烏と副隊長
「惣右介さんの、惣右介さんの、そーすけの馬鹿!!」
五番隊の隊舎にその声が響き渡ったのは、あくる日のこと。暁闇色の髪を靡かせて、その場を走り去ったのは当時3席就いていた青年だった。
青年が走り去った先を隊長である藍染惣右介はなんとも言えない表情で見つめた。彼がこの人事に簡単には頷かないとは思ってはいたが、まさかこのような反応をされるとは思ってはいなかった。
現在副官を任せているギンが3番隊の隊長に就任するにあたり、次に信頼におけると思い浮かんだのが3席の青年だったのだ。
もはや、自分が育てたとは言っても過言では無いその青年は人柄も把握しているし何より人を支えるのに向いている性格をしている。何も言わずとも察する能力に長けている彼は副隊長に据えるにふさわしいと考える。
そのため、彼に副隊長の打診をした所返って来たのが冒頭の叫び声という訳だ。
懐かしい呼び方をされて感慨に耽ける隙もなく、彼は隊舎から飛び出して行ってしまった。

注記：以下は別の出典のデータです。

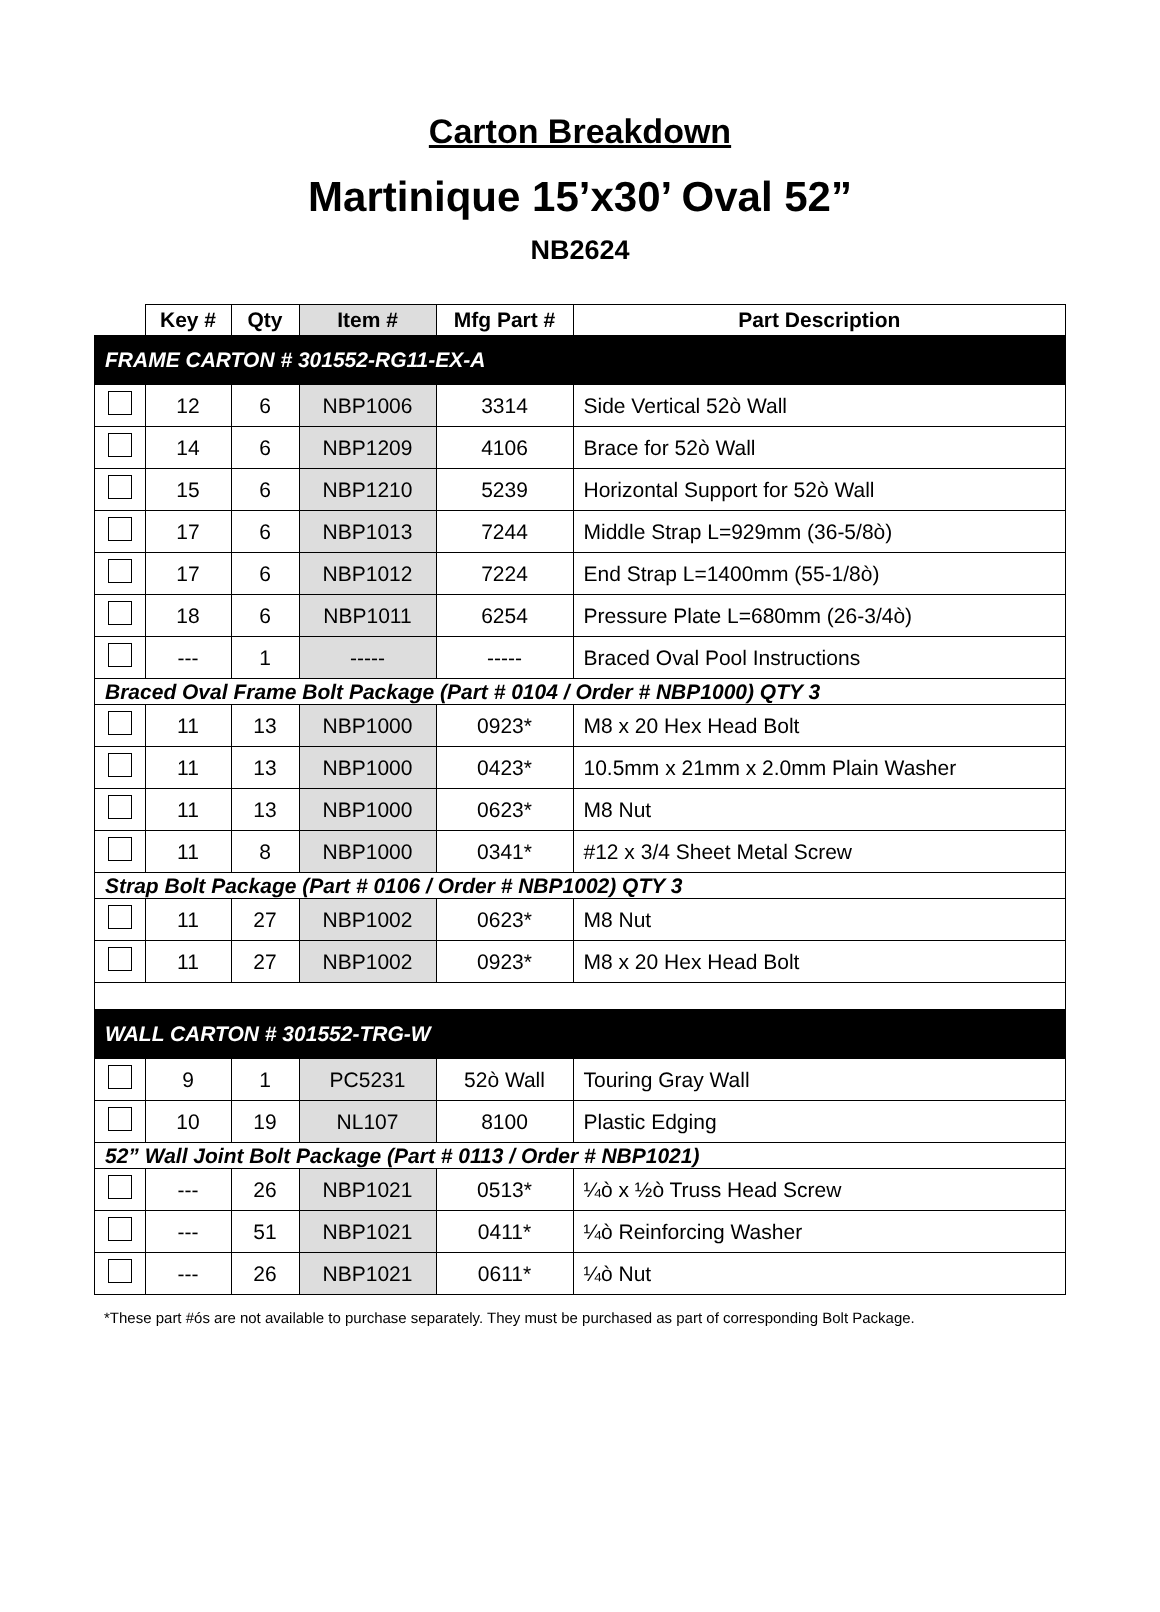Carton Breakdown
Martinique 15’x30’ Oval 52”
NB2624
| | Key # | Qty | Item # | Mfg Part # | Part Description |
| --- | --- | --- | --- | --- | --- |
| FRAME CARTON # 301552-RG11-EX-A | | | | | |
| | 12 | 6 | NBP1006 | 3314 | Side Vertical 52ò Wall |
| | 14 | 6 | NBP1209 | 4106 | Brace for 52ò Wall |
| | 15 | 6 | NBP1210 | 5239 | Horizontal Support for 52ò Wall |
| | 17 | 6 | NBP1013 | 7244 | Middle Strap L=929mm (36-5/8ò) |
| | 17 | 6 | NBP1012 | 7224 | End Strap L=1400mm (55-1/8ò) |
| | 18 | 6 | NBP1011 | 6254 | Pressure Plate L=680mm (26-3/4ò) |
| | --- | 1 | ----- | ----- | Braced Oval Pool Instructions |
| Braced Oval Frame Bolt Package (Part # 0104 / Order # NBP1000) QTY 3 | | | | | |
| | 11 | 13 | NBP1000 | 0923* | M8 x 20 Hex Head Bolt |
| | 11 | 13 | NBP1000 | 0423* | 10.5mm x 21mm x 2.0mm Plain Washer |
| | 11 | 13 | NBP1000 | 0623* | M8 Nut |
| | 11 | 8 | NBP1000 | 0341* | #12 x 3/4 Sheet Metal Screw |
| Strap Bolt Package (Part # 0106 / Order # NBP1002) QTY 3 | | | | | |
| | 11 | 27 | NBP1002 | 0623* | M8 Nut |
| | 11 | 27 | NBP1002 | 0923* | M8 x 20 Hex Head Bolt |
| WALL CARTON # 301552-TRG-W | | | | | |
| | 9 | 1 | PC5231 | 52ò Wall | Touring Gray Wall |
| | 10 | 19 | NL107 | 8100 | Plastic Edging |
| 52” Wall Joint Bolt Package (Part # 0113 / Order # NBP1021) | | | | | |
| | --- | 26 | NBP1021 | 0513* | ¼ò x ½ò Truss Head Screw |
| | --- | 51 | NBP1021 | 0411* | ¼ò Reinforcing Washer |
| | --- | 26 | NBP1021 | 0611* | ¼ò Nut |
*These part #ós are not available to purchase separately. They must be purchased as part of corresponding Bolt Package.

大きなため息を1つ。彼にとって「隊長」は特別な存在と認識はしているが「副隊長」もそうだったのだろうか?それが意外と思ってしまったのは悪くないだろう。
さて、どう彼を丸め込もうか。隣で笑いをこらえているギンを横目に思考を巡らせる。こんな時に限って、仕事をサボらずに隊舎にいるのだからなんというか。
ギンのその態度もため息の要因の1つといえる。
「ギン、笑いを堪えるくらいなら笑ったらどうかな」
「ブブッ、すんません」
腹を抱えて笑い始めたギンは忙しそうに目を細める。
楽しそうで何より、と肩を竦めて再び思考を巡らせた。